Saved entries:
----

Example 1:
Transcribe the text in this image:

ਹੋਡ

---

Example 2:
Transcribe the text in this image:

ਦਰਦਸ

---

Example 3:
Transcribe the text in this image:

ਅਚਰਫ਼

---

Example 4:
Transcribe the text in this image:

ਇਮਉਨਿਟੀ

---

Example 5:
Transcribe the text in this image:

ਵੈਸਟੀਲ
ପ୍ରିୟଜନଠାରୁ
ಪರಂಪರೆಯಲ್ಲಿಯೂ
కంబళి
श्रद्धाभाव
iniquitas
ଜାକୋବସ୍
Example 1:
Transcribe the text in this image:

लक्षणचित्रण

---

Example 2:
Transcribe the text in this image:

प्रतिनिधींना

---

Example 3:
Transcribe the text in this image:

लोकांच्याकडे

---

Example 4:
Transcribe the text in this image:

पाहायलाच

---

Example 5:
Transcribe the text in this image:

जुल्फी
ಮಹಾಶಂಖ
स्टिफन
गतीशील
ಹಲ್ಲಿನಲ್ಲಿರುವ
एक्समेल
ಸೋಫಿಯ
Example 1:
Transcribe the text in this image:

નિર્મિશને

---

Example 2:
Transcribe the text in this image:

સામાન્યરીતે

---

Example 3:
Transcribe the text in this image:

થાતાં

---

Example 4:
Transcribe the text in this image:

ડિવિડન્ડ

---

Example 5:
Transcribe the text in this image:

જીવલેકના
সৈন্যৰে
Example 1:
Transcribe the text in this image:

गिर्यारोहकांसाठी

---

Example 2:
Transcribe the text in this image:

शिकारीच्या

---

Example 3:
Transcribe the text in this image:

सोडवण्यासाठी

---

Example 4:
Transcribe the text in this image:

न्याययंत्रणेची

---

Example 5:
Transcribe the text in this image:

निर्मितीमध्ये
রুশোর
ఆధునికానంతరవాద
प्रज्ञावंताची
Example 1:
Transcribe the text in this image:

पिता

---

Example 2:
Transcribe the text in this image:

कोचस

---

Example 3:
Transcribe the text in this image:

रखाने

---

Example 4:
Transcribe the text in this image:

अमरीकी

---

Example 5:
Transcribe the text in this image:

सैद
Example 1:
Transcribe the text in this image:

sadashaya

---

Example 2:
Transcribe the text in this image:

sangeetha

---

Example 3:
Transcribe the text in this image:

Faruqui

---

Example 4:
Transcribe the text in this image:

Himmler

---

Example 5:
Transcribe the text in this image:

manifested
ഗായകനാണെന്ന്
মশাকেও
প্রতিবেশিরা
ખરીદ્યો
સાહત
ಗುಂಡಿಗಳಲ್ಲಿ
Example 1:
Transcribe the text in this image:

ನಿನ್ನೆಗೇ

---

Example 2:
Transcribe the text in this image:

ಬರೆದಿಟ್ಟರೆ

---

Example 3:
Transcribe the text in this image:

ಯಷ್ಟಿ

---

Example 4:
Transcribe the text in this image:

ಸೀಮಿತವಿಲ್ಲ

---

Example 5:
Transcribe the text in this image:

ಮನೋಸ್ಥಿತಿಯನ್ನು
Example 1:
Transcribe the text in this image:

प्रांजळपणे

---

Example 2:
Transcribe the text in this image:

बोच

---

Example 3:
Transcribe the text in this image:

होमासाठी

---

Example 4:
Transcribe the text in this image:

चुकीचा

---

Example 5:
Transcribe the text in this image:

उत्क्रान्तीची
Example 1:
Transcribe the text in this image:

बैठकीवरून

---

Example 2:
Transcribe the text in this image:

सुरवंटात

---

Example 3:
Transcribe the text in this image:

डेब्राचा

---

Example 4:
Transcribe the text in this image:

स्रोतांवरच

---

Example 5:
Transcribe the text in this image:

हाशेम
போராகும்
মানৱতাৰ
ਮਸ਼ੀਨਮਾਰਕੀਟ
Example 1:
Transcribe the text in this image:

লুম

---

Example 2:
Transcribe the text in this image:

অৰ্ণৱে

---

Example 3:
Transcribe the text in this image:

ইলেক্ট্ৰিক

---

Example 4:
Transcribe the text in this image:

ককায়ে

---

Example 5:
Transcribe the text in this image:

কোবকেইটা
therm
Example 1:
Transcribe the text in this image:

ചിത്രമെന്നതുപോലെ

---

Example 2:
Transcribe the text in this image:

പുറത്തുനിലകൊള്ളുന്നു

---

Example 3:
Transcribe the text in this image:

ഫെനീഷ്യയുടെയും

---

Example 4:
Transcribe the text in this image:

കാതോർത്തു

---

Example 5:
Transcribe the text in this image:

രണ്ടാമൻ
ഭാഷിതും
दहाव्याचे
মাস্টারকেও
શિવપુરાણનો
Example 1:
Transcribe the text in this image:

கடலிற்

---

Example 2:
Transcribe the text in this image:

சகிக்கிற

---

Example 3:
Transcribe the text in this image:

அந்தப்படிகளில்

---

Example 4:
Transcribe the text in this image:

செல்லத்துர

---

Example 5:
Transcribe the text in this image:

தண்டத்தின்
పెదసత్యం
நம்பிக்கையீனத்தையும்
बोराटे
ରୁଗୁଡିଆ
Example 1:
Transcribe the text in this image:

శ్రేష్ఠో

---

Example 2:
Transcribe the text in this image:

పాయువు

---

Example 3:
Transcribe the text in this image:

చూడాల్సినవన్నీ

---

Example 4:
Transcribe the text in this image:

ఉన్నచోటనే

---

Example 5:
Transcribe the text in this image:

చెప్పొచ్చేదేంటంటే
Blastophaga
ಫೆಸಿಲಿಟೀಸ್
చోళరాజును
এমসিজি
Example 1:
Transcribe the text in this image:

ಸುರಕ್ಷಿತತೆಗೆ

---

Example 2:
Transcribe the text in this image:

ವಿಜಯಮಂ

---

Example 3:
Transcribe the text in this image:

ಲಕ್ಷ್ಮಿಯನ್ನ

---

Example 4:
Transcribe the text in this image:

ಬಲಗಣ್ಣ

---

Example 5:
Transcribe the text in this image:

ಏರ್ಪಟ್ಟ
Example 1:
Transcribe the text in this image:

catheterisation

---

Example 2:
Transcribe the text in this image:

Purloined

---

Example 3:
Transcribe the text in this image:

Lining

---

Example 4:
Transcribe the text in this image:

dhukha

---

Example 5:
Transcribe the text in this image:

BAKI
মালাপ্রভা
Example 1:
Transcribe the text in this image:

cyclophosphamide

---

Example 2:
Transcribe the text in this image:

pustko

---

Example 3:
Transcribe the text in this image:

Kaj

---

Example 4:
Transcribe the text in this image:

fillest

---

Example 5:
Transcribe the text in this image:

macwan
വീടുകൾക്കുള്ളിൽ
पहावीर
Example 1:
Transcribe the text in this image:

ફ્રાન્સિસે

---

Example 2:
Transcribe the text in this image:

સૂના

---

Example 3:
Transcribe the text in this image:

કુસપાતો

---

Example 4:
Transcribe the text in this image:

----

## TASK OBJECTIVE
Each line above must be retyped exactly.

## COMPLETED EXERCISE
Example 1:
Transcribe the text in this image:

ਹੋਡ

---

Example 2:
Transcribe the text in this image:

ਦਰਦਸ

---

Example 3:
Transcribe the text in this image:

ਅਚਰਫ਼

---

Example 4:
Transcribe the text in this image:

ਇਮਉਨਿਟੀ

---

Example 5:
Transcribe the text in this image:

ਵੈਸਟੀਲ
ପ୍ରିୟଜନଠାରୁ
ಪರಂಪರೆಯಲ್ಲಿಯೂ
కంబళి
श्रद्धाभाव
iniquitas
ଜାକୋବସ୍
Example 1:
Transcribe the text in this image:

लक्षणचित्रण

---

Example 2:
Transcribe the text in this image:

प्रतिनिधींना

---

Example 3:
Transcribe the text in this image:

लोकांच्याकडे

---

Example 4:
Transcribe the text in this image:

पाहायलाच

---

Example 5:
Transcribe the text in this image:

जुल्फी
ಮಹಾಶಂಖ
स्टिफन
गतीशील
ಹಲ್ಲಿನಲ್ಲಿರುವ
एक्समेल
ಸೋಫಿಯ
Example 1:
Transcribe the text in this image:

નિર્મિશને

---

Example 2:
Transcribe the text in this image:

સામાન્યરીતે

---

Example 3:
Transcribe the text in this image:

થાતાં

---

Example 4:
Transcribe the text in this image:

ડિવિડન્ડ

---

Example 5:
Transcribe the text in this image:

જીવલેકના
সৈন্যৰে
Example 1:
Transcribe the text in this image:

गिर्यारोहकांसाठी

---

Example 2:
Transcribe the text in this image:

शिकारीच्या

---

Example 3:
Transcribe the text in this image:

सोडवण्यासाठी

---

Example 4:
Transcribe the text in this image:

न्याययंत्रणेची

---

Example 5:
Transcribe the text in this image:

निर्मितीमध्ये
রুশোর
ఆధునికానంతరవాద
प्रज्ञावंताची
Example 1:
Transcribe the text in this image:

पिता

---

Example 2:
Transcribe the text in this image:

कोचस

---

Example 3:
Transcribe the text in this image:

रखाने

---

Example 4:
Transcribe the text in this image:

अमरीकी

---

Example 5:
Transcribe the text in this image:

सैद
Example 1:
Transcribe the text in this image:

sadashaya

---

Example 2:
Transcribe the text in this image:

sangeetha

---

Example 3:
Transcribe the text in this image:

Faruqui

---

Example 4:
Transcribe the text in this image:

Himmler

---

Example 5:
Transcribe the text in this image:

manifested
ഗായകനാണെന്ന്
মশাকেও
প্রতিবেশিরা
ખરીદ્યો
સાહત
ಗುಂಡಿಗಳಲ್ಲಿ
Example 1:
Transcribe the text in this image:

ನಿನ್ನೆಗೇ

---

Example 2:
Transcribe the text in this image:

ಬರೆದಿಟ್ಟರೆ

---

Example 3:
Transcribe the text in this image:

ಯಷ್ಟಿ

---

Example 4:
Transcribe the text in this image:

ಸೀಮಿತವಿಲ್ಲ

---

Example 5:
Transcribe the text in this image:

ಮನೋಸ್ಥಿತಿಯನ್ನು
Example 1:
Transcribe the text in this image:

प्रांजळपणे

---

Example 2:
Transcribe the text in this image:

बोच

---

Example 3:
Transcribe the text in this image:

होमासाठी

---

Example 4:
Transcribe the text in this image:

चुकीचा

---

Example 5:
Transcribe the text in this image:

उत्क्रान्तीची
Example 1:
Transcribe the text in this image:

बैठकीवरून

---

Example 2:
Transcribe the text in this image:

सुरवंटात

---

Example 3:
Transcribe the text in this image:

डेब्राचा

---

Example 4:
Transcribe the text in this image:

स्रोतांवरच

---

Example 5:
Transcribe the text in this image:

हाशेम
போராகும்
মানৱতাৰ
ਮਸ਼ੀਨਮਾਰਕੀਟ
Example 1:
Transcribe the text in this image:

লুম

---

Example 2:
Transcribe the text in this image:

অৰ্ণৱে

---

Example 3:
Transcribe the text in this image:

ইলেক্ট্ৰিক

---

Example 4:
Transcribe the text in this image:

ককায়ে

---

Example 5:
Transcribe the text in this image:

কোবকেইটা
therm
Example 1:
Transcribe the text in this image:

ചിത്രമെന്നതുപോലെ

---

Example 2:
Transcribe the text in this image:

പുറത്തുനിലകൊള്ളുന്നു

---

Example 3:
Transcribe the text in this image:

ഫെനീഷ്യയുടെയും

---

Example 4:
Transcribe the text in this image:

കാതോർത്തു

---

Example 5:
Transcribe the text in this image:

രണ്ടാമൻ
ഭാഷിതും
दहाव्याचे
মাস্টারকেও
શિવપુરાણનો
Example 1:
Transcribe the text in this image:

கடலிற்

---

Example 2:
Transcribe the text in this image:

சகிக்கிற

---

Example 3:
Transcribe the text in this image:

அந்தப்படிகளில்

---

Example 4:
Transcribe the text in this image:

செல்லத்துர

---

Example 5:
Transcribe the text in this image:

தண்டத்தின்
పెదసత్యం
நம்பிக்கையீனத்தையும்
बोराटे
ରୁଗୁଡିଆ
Example 1:
Transcribe the text in this image:

శ్రేష్ఠో

---

Example 2:
Transcribe the text in this image:

పాయువు

---

Example 3:
Transcribe the text in this image:

చూడాల్సినవన్నీ

---

Example 4:
Transcribe the text in this image:

ఉన్నచోటనే

---

Example 5:
Transcribe the text in this image:

చెప్పొచ్చేదేంటంటే
Blastophaga
ಫೆಸಿಲಿಟೀಸ್
చోళరాజును
এমসিজি
Example 1:
Transcribe the text in this image:

ಸುರಕ್ಷಿತತೆಗೆ

---

Example 2:
Transcribe the text in this image:

ವಿಜಯಮಂ

---

Example 3:
Transcribe the text in this image:

ಲಕ್ಷ್ಮಿಯನ್ನ

---

Example 4:
Transcribe the text in this image:

ಬಲಗಣ್ಣ

---

Example 5:
Transcribe the text in this image:

ಏರ್ಪಟ್ಟ
Example 1:
Transcribe the text in this image:

catheterisation

---

Example 2:
Transcribe the text in this image:

Purloined

---

Example 3:
Transcribe the text in this image:

Lining

---

Example 4:
Transcribe the text in this image:

dhukha

---

Example 5:
Transcribe the text in this image:

BAKI
মালাপ্রভা
Example 1:
Transcribe the text in this image:

cyclophosphamide

---

Example 2:
Transcribe the text in this image:

pustko

---

Example 3:
Transcribe the text in this image:

Kaj

---

Example 4:
Transcribe the text in this image:

fillest

---

Example 5:
Transcribe the text in this image:

macwan
വീടുകൾക്കുള്ളിൽ
पहावीर
Example 1:
Transcribe the text in this image:

ફ્રાન્સિસે

---

Example 2:
Transcribe the text in this image:

સૂના

---

Example 3:
Transcribe the text in this image:

કુસપાતો

---

Example 4:
Transcribe the text in this image:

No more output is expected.